KHARTOUM, Oct 15 (Reuters) – The Sudanese government signed a memorandum of understanding with General Electric on Thursday aimed at increasing power generation by up to 470 megawatts (MW) as Sudan struggles to emerge from an economic crisis and long economic isolation.

GE said in a statement it planned to deliver electricity to about 600,000 households through mobile turbines that can be installed within months and the rehabilitation of three existing power plants.

The company said it was also exploring cooperation on further power projects as well as health projects including the modernisation of radiology, cardiology and oncology infrastructure and healthcare in rural areas.

“It has been almost three decades since we have seen such important companies engage with Sudan,” Sudanese Prime Minister Abdalla Hamdok was quoted as saying in a joint press release.

The statement gave no detail on financial terms or costs.

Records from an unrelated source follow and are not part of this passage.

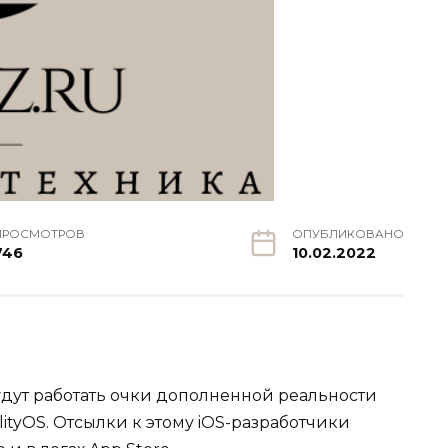
ПРОСМОТРОВ
ОПУБЛИКОВАНО
746
10.02.2022
удут работать очки дополненной реальности
lityOS. Отсылки к этому iOS-разработчики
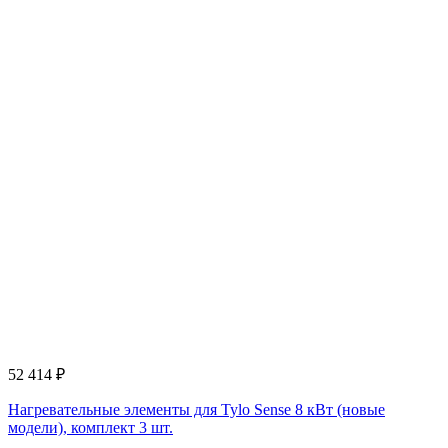
52 414
₽
Нагревательные элементы для Tylo Sense 8 кВт (новые
модели), комплект 3 шт.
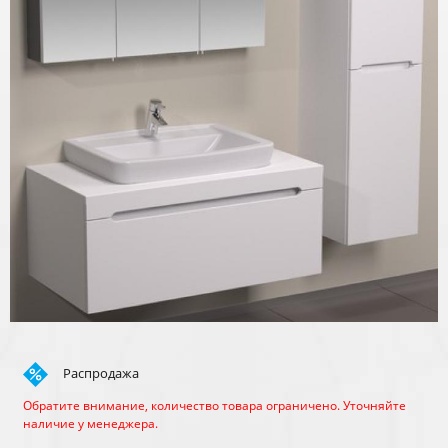
Распродажа
Обратите внимание, количество товара ограничено. Уточняйте
наличие у менеджера.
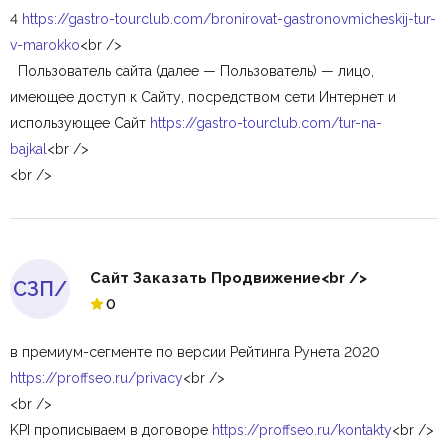
4
https://gastro-tourclub.com/bronirovat-gastronovmicheskij-tur-
v-marokko
<br />
Пользователь сайта (далее — Пользователь) — лицо,
имеющее доступ к Сайту, посредством сети Интернет и
использующее Сайт
https://gastro-tourclub.com/tur-na-
bajkal
<br />
<br />
Сайт Заказать Продвижение<br />
СЗП/
0
в премиум-сегменте по версии Рейтинга Рунета 2020
https://proffseo.ru/privacy
<br />
<br />
KPI прописываем в договоре
https://proffseo.ru/kontakty
<br />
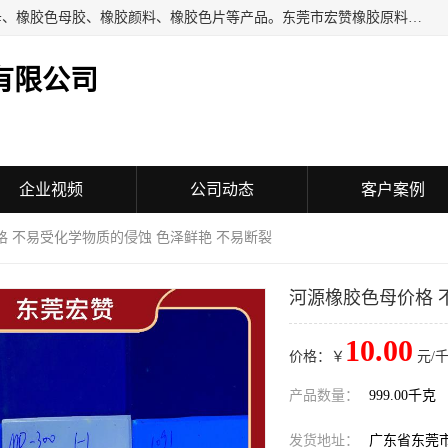
东莞市宏赞橡胶原料有限公司批量供应：橡胶色胶、橡胶色母、橡胶色母胶、橡胶颜料、橡胶色片等产品。东莞市宏赞橡胶原料有限公司经营已经十五年的历史，目前的客户群广达东南亚各国，也是目前橡胶制造密集度高的中国大陆橡胶制品工厂使用多，市场占有率高的色胶专业生产工厂。
有限公司
企业视频
公司动态
客户案例
格 不易受化学物质的侵蚀 色泽鲜艳 不易断裂
河源橡胶色母价格 
10.00
价格：￥
元/千
产品数量：
999.00千克
发货地址：
广东省东莞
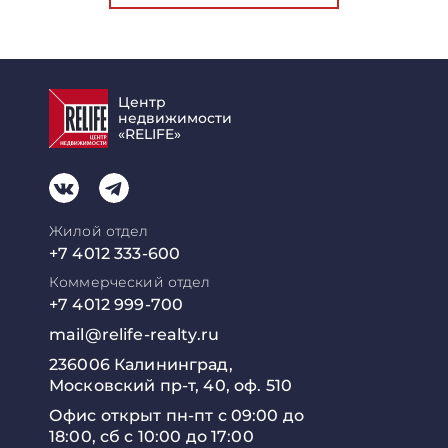
Центр
недвижимости
«RELIFE»
Жилой отдел
+7 4012 333-600
Коммерческий отдел
+7 4012 999-700
mail@relife-realty.ru
236006 Калининград,
Московский пр-т, 40, оф. 510
Офис открыт пн-пт с 09:00 до
18:00, сб с 10:00 до 17:00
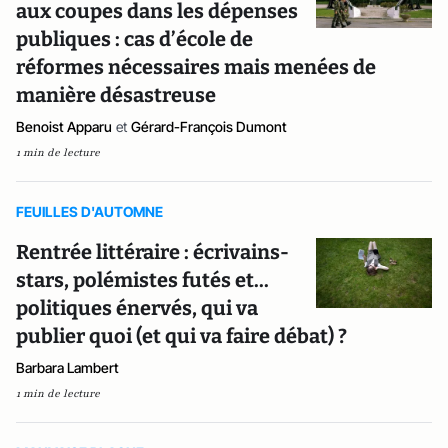
aux coupes dans les dépenses
publiques : cas d’école de
réformes nécessaires mais menées de
manière désastreuse
Benoist Apparu
et
Gérard-François Dumont
1 min de lecture
FEUILLES D'AUTOMNE
Rentrée littéraire : écrivains-
stars, polémistes futés et...
politiques énervés, qui va
publier quoi (et qui va faire débat) ?
Barbara Lambert
1 min de lecture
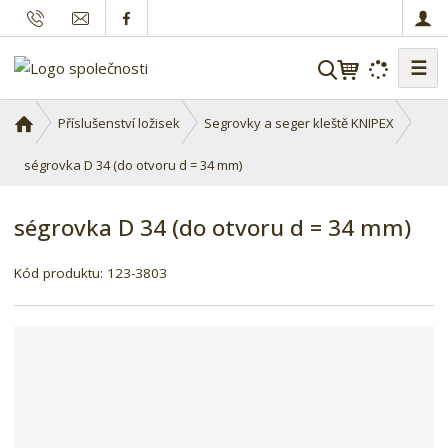
☰
V
y
h
Ú
Příslušenství ložisek
Segrovky a seger kleště KNIPEX
l
v
o
ségrovka D 34 (do otvoru d = 34 mm)
e
d
d
n
a
ségrovka D 34 (do otvoru d = 34 mm)
í
t
s
Kód produktu:
123-3803
t
r
a
n
a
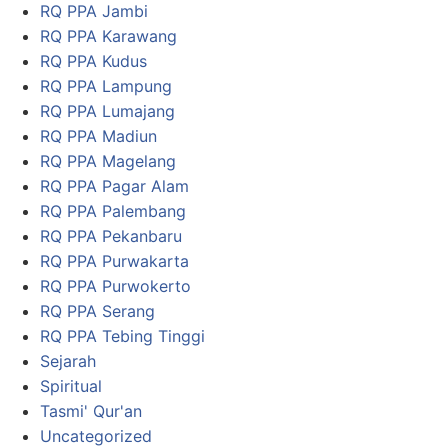
RQ PPA Jambi
RQ PPA Karawang
RQ PPA Kudus
RQ PPA Lampung
RQ PPA Lumajang
RQ PPA Madiun
RQ PPA Magelang
RQ PPA Pagar Alam
RQ PPA Palembang
RQ PPA Pekanbaru
RQ PPA Purwakarta
RQ PPA Purwokerto
RQ PPA Serang
RQ PPA Tebing Tinggi
Sejarah
Spiritual
Tasmi' Qur'an
Uncategorized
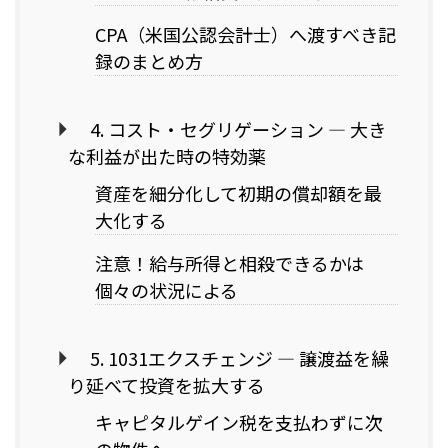
CPA（米国公認会計士）へ渡すべき記
録のまとめ方
4. コスト・セグリゲーション — 大き
な利益が出た時の特効薬
資産を細分化して初期の償却額を最
大化する
注意！給与所得と相殺できるかは
個々の状況による
5. 1031エクスチェンジ — 譲渡益を繰
り延べて投資を拡大する
キャピタルゲイン税を支払わずに次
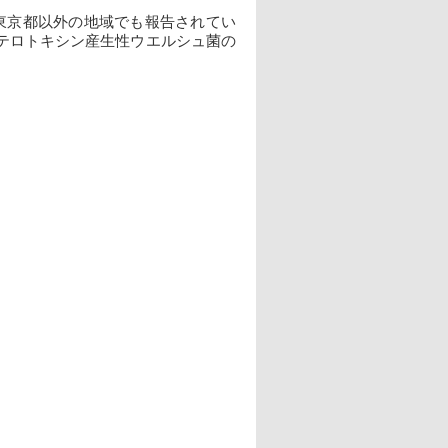
東京都以外の地域でも報告されてい
テロトキシン産生性ウエルシュ菌の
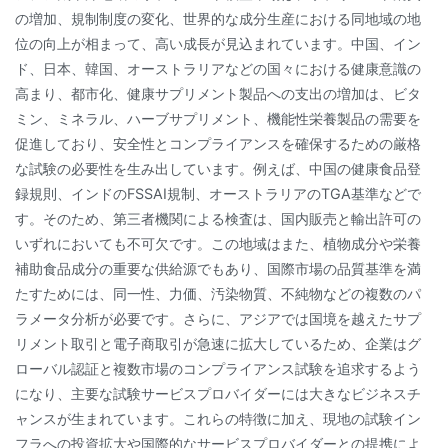
の増加、規制制度の変化、世界的な成分生産における同地域の地
位の向上が相まって、高い成長が見込まれています。中国、イン
ド、日本、韓国、オーストラリアなどの国々における健康意識の
高まり、都市化、健康サプリメント製品への支出の増加は、ビタ
ミン、ミネラル、ハーブサプリメント、機能性栄養製品の需要を
促進しており、安全性とコンプライアンスを確保するための厳格
な試験の必要性を生み出しています。例えば、中国の健康食品登
録規則、インドのFSSAI規制、オーストラリアのTGA基準などで
す。そのため、第三者機関による検査は、国内販売と輸出許可の
いずれにおいても不可欠です。この地域はまた、植物成分や栄養
補助食品成分の重要な供給源でもあり、国際市場の品質基準を満
たすためには、同一性、力価、汚染物質、不純物などの複数のパ
ラメータ分析が必要です。さらに、アジアでは国境を越えたサプ
リメント取引と電子商取引が急速に拡大しているため、企業はグ
ローバル認証と複数市場のコンプライアンス試験を追求するよう
になり、主要な試験サービスプロバイダーには大きなビジネスチ
ャンスが生まれています。これらの特徴に加え、現地の試験イン
フラへの投資拡大や国際的なサービスプロバイダーとの提携によ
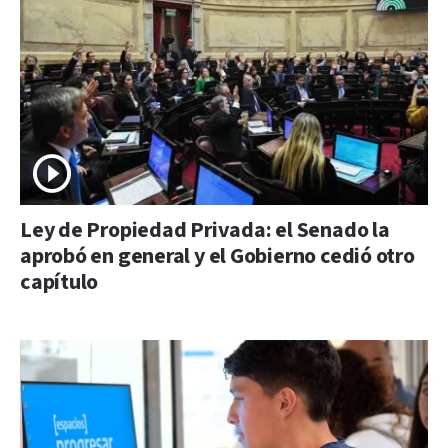
Ley de Propiedad Privada: el Senado la
aprobó en general y el Gobierno cedió otro
capítulo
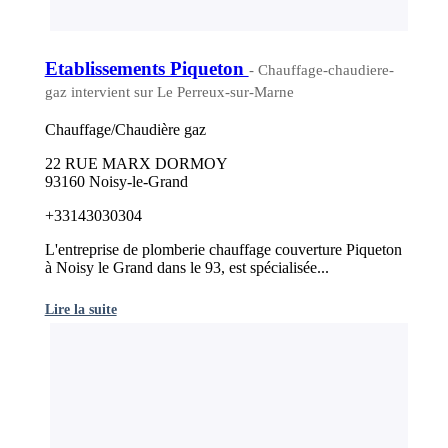
Etablissements Piqueton
- Chauffage-chaudiere-
gaz intervient sur Le Perreux-sur-Marne
Chauffage/Chaudière gaz
22 RUE MARX DORMOY
93160 Noisy-le-Grand
+33143030304
L'entreprise de plomberie chauffage couverture Piqueton
à Noisy le Grand dans le 93, est spécialisée...
Lire la suite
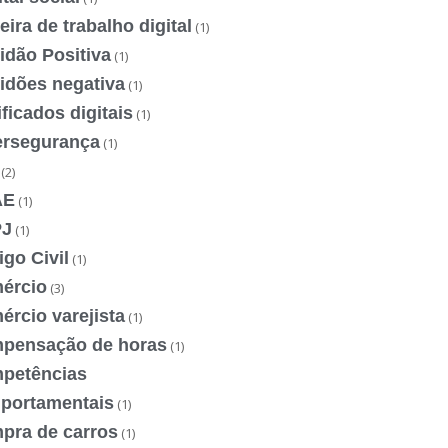
eira de trabalho digital
(1)
idão Positiva
(1)
idões negativa
(1)
ificados digitais
(1)
ersegurança
(1)
(2)
AE
(1)
J
(1)
go Civil
(1)
ércio
(3)
rcio varejista
(1)
pensação de horas
(1)
petências
portamentais
(1)
pra de carros
(1)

Sudan’s cabinet said on Wednesday it was planning to boost output at a power plant in El Fula, West Kordofan, at a total cost of $915 million.

Sudan is in political transition after former leader Omar al-Bashir was removed from power in April 2019 following months of protests. A government of technocrats is trying to steer the country towards elections under a military-led ruling council.

International sanctions imposed during Bashir’s long rule isolated Sudan’s economy from much of the outside world, contributing to an economic crisis that has continued after his ouster.

There are daily power cuts, most of the country is not connected to the grid, and the healthcare sector is in a state of collapse.

Though the United States dropped trade sanctions in 2018, Sudan remains on the U.S. list of state sponsors of terrorism, which complicates access to foreign financing and debt relief. International banks and companies have been slow to engage.